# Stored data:
▼

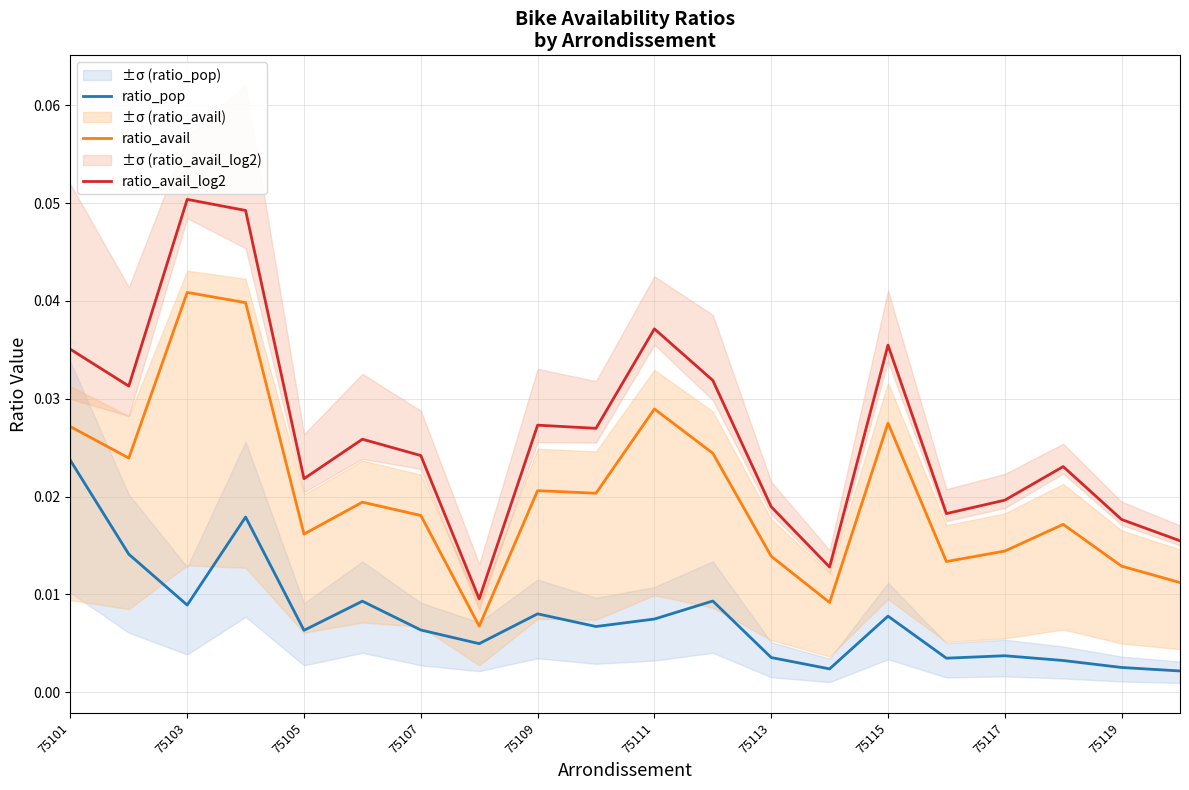

True or false: ratio_avail and ratio_pop intersect in this chart.

False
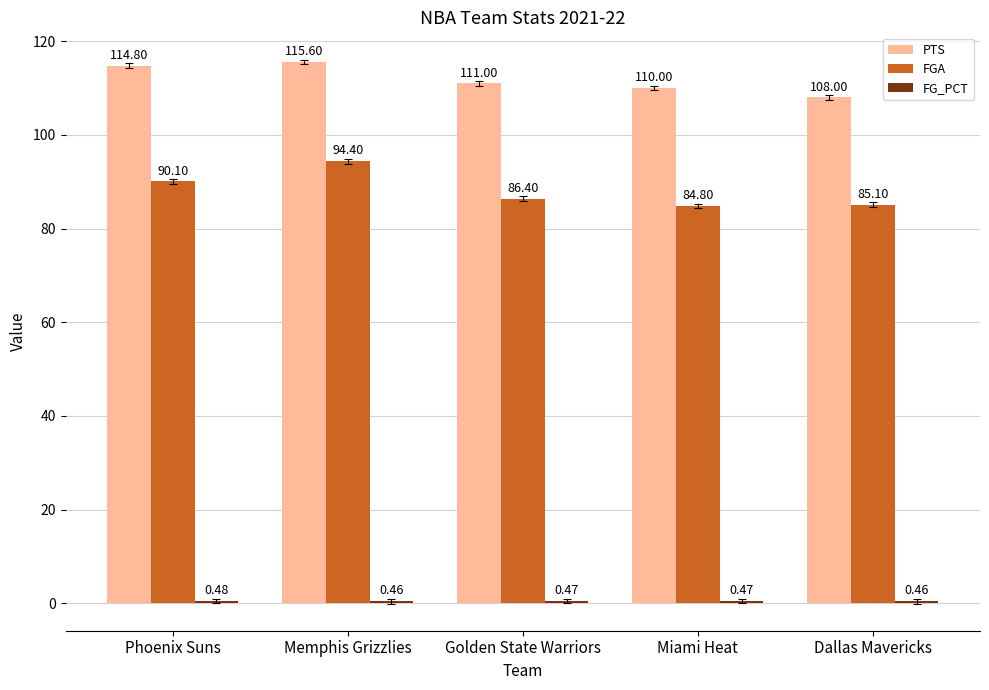

Where is PTS nearest to the value 111?

Golden State Warriors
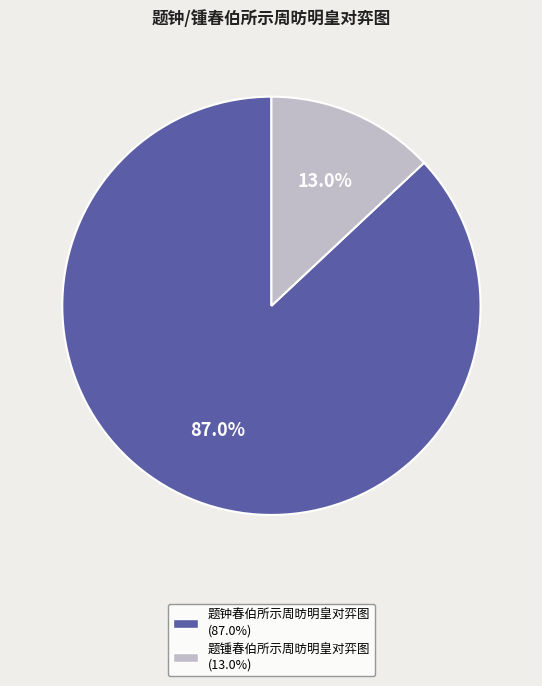

To the nearest percent, what is the average slice percentage?

50%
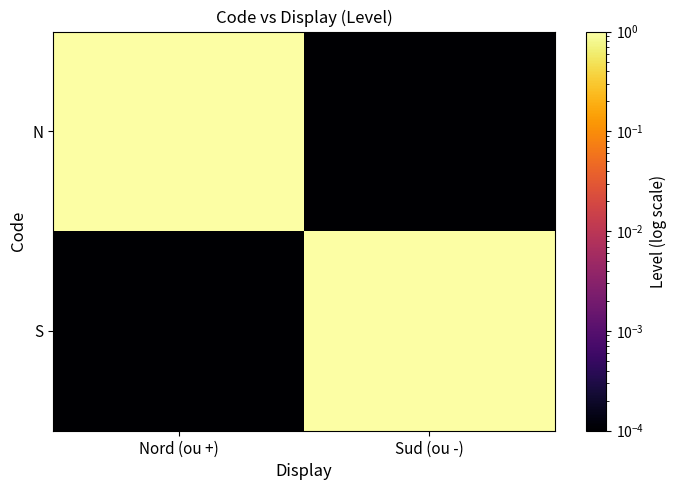

Which category has the highest value across all series?

Nord (ou +)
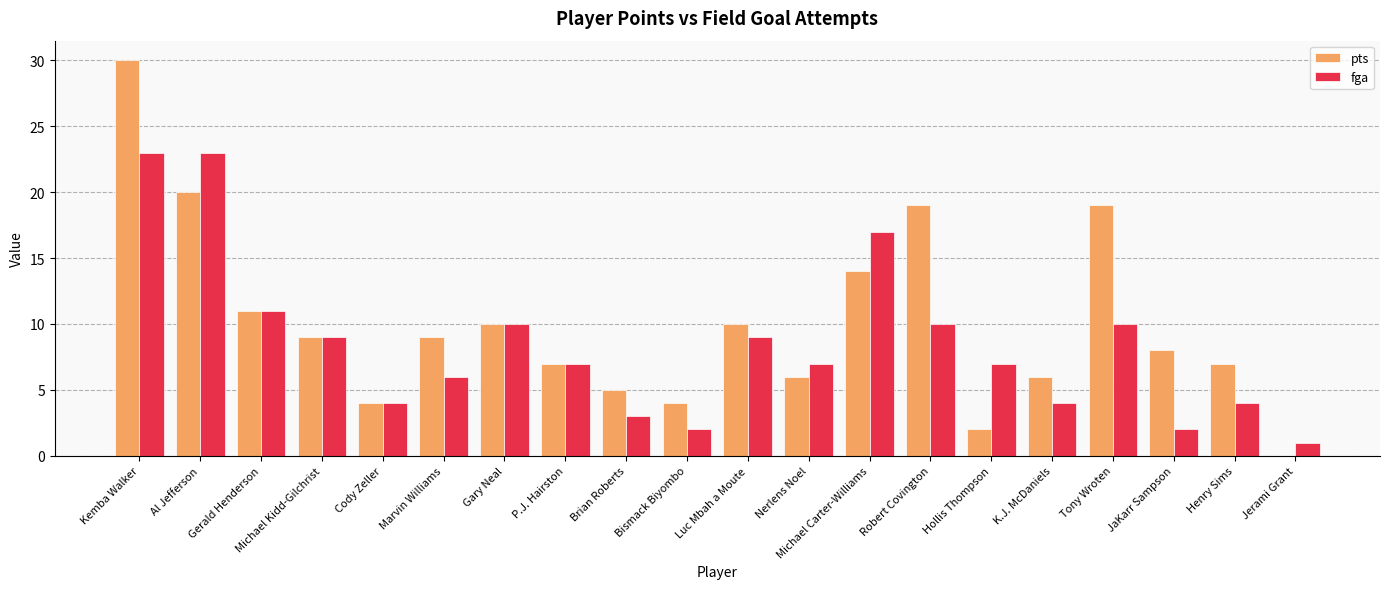

Which series has the largest total across all categories?

pts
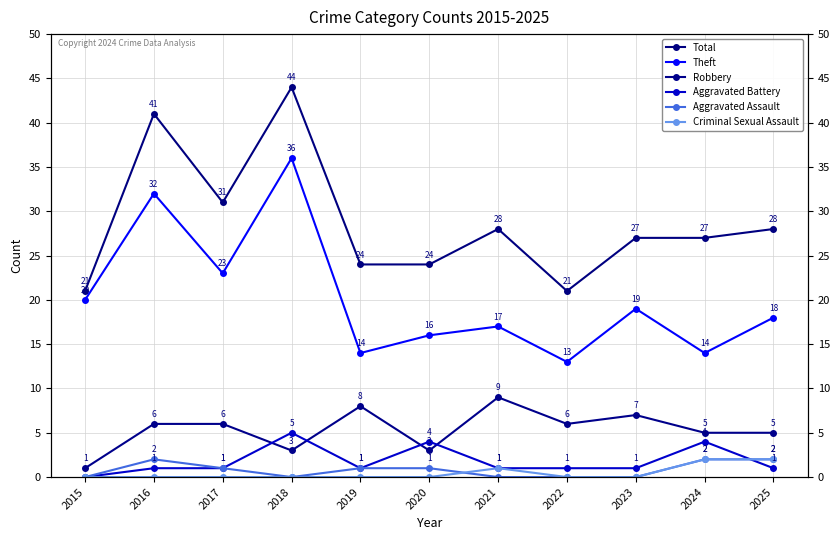

Where does the Robbery series first go above 6?

2019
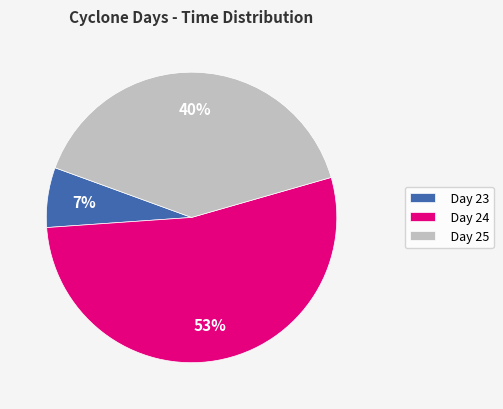

Rank the categories by value from highest to lowest.

Day 24, Day 25, Day 23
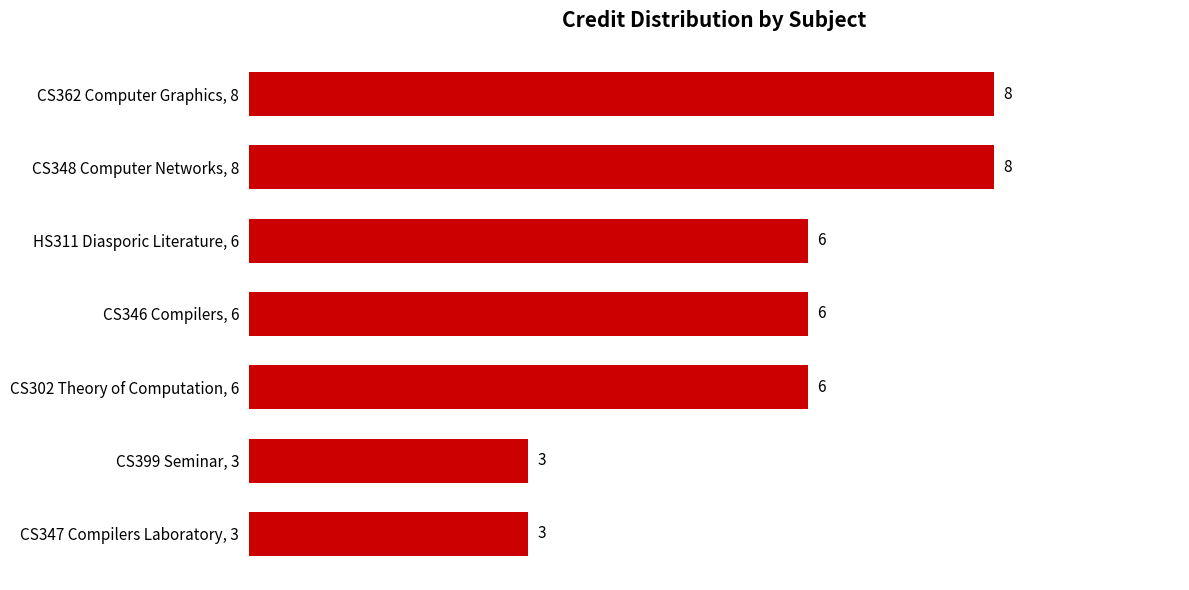

What is the minimum value shown in the chart?

3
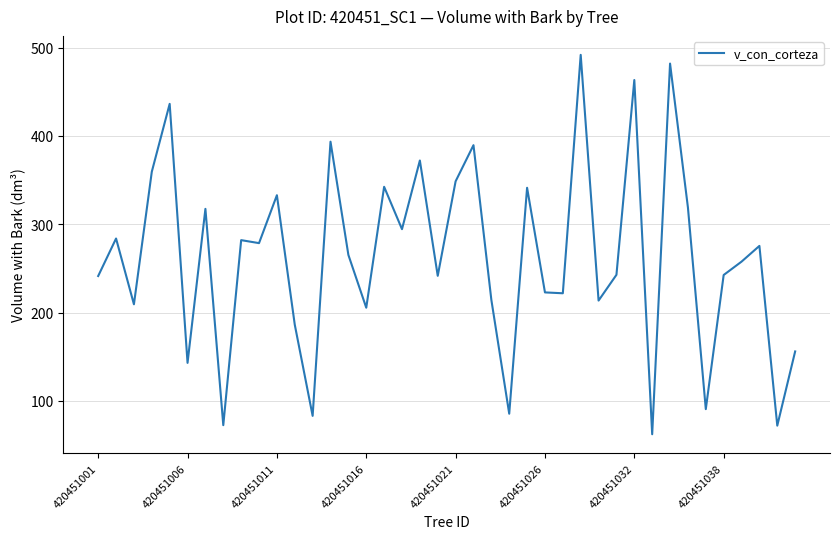

What is the difference between the maximum and second lowest values?

419.9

▲

# What to produce:
Reproduce all of the material above word for word and line for line. Leave out the pictures.

# Answer to this exercise:
True or false: ratio_avail and ratio_pop intersect in this chart.

False

Where is PTS nearest to the value 111?

Golden State Warriors

To the nearest percent, what is the average slice percentage?

50%

Which category has the highest value across all series?

Nord (ou +)

Which series has the largest total across all categories?

pts

Where does the Robbery series first go above 6?

2019

Rank the categories by value from highest to lowest.

Day 24, Day 25, Day 23

What is the minimum value shown in the chart?

3

What is the difference between the maximum and second lowest values?

419.9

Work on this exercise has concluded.